Algumas semanas atrás, quando os colhedores de frutas africanos, que ganham 25 euros (US$ 35) por dia, encenaram um protesto na vizinha Rosarno, os aldeões responderam atirando neles e os espancando com barras de ferro. Depois do incidente, Lucano disse em uma entrevista à televisão que Riace receberia bem os imigrantes. Pouco depois três jovens da Guiné, praticamente meninos, apareceram a sua porta, um com um ferimento de tiro no quadril. Lucano explicou as regras para os guineenses: eles receberiam 2 euros por dia mais 500 euros por mês de trabalho. Os meninos ficaram surpresos. Parecia um milagre.

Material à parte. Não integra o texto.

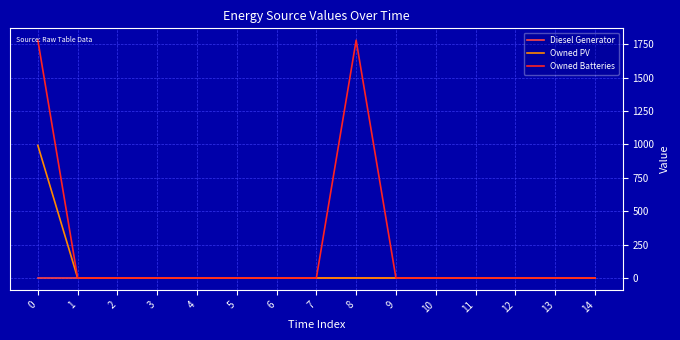

Is this an area chart (filled region under the line)?

No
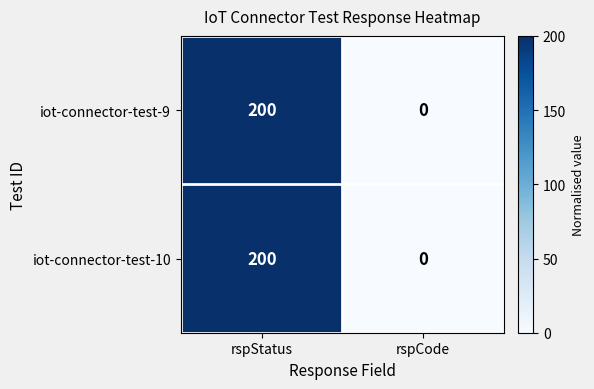

How many categories are shown in the chart?

2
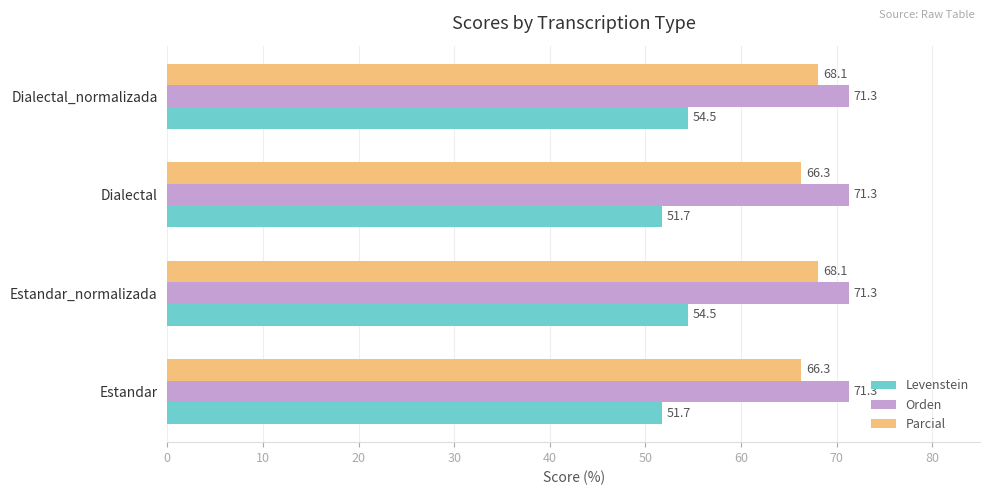

List the series in order of their overall mean, highest first.

Orden, Parcial, Levenstein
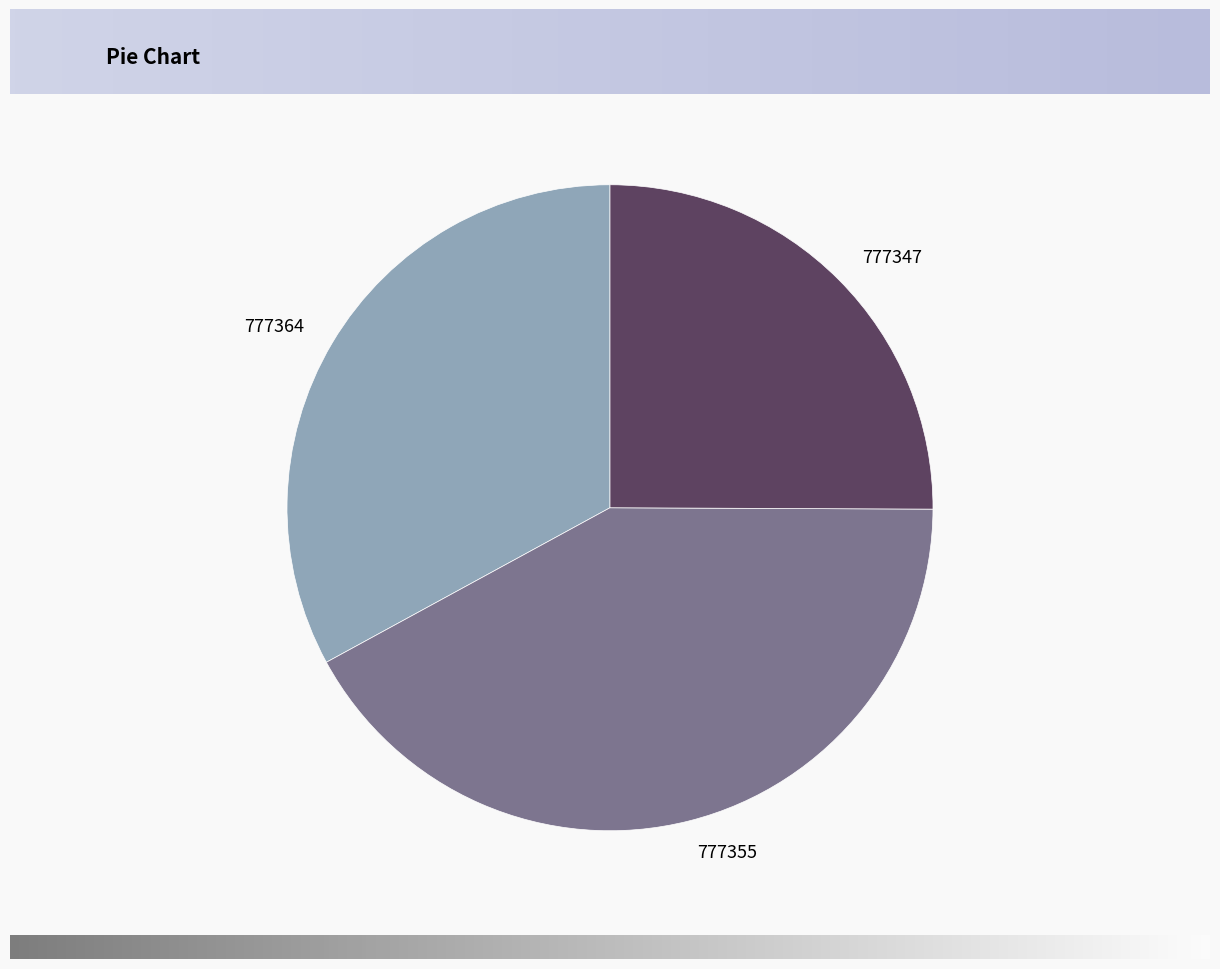

Which category has the biggest portion of the pie?

777355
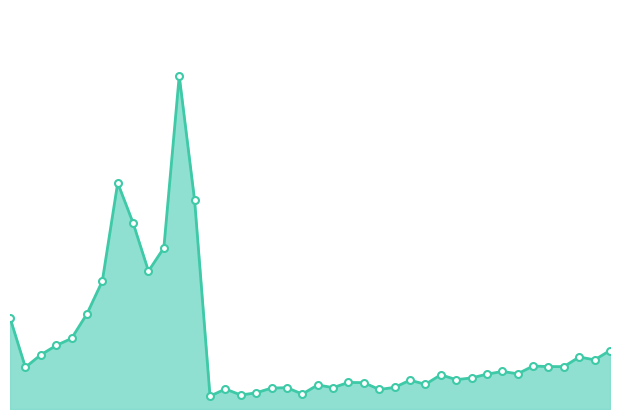

Does the chart display data point markers on the line(s)?

No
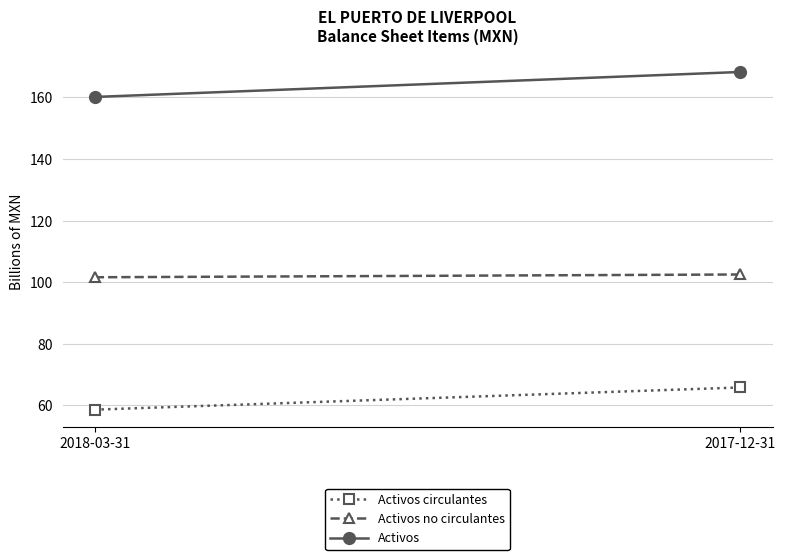

Reading right to left, list all the values displayed in this chart.

Activos circulantes: 65.8	58.6
Activos no circulantes: 102.5	101.6
Activos: 168.3	160.2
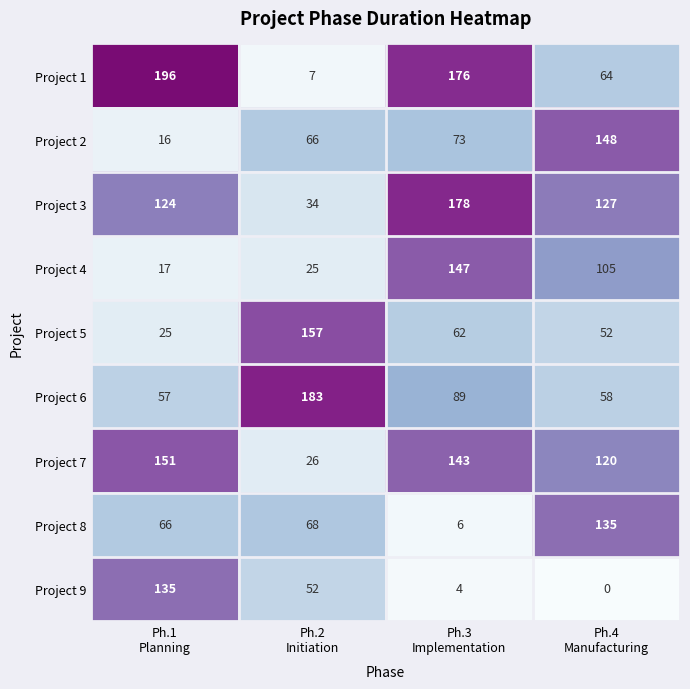

What is the average value of the Project 4 series?

74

É quase bom demais para ser verdade, mas o conceito parece funcionar. Lucano conquistou os mais velhos da aldeia, que tinham medo dos imigrantes, e os jovens, que temiam que lhes tirassem seus empregos. Città Futura já é o maior empregador da aldeia, tanto de refugiados como de moradores.
Reação da máfia
Há um grupo, porém, que não gosta do fato de não dar mais as ordens ou poder coletar dinheiro em Riace - a máfia calabresa. Seus capangas envenenaram três cachorros de Lucano e dispararam duas balas na porta da taverna de Donna Rosa. Mas para Lucano isso é um cumprimento, um sinal de que ele fez um bom trabalho. Duas aldeias vizinhas já adotaram a abordagem de Lucano, e o governo regional da Calábria aprovou uma lei que permitirá que outras aldeias sigam seu exemplo. Os políticos estão fazendo peregrinações a Riace e no último outono o cineasta alemão Wim Wenders visitou a aldeia.
Wenders pretendia fazer um filme sobre os refugiados dos barcos, mas acabou sendo um semidocumentário, semifilme de Hollywood de 27 minutos, filmado em 3D, principalmente sobre Riace e seus novos moradores. O filme se intitula "O Voo".
Pouco depois, Wenders fez um discurso em Berlim, no final das comemorações do 20º aniversário da queda do Muro de Berlim. "A verdadeira utopia não é a queda do muro, mas o que foi conquistado na Calábria, em Riace", ele disse.
Lucano mandou imprimir a frase do cineasta em seus cartões de Ano Novo, que enviou para todo o mundo. Ele espera que o milagre de Riace se espalhe para outros lugares.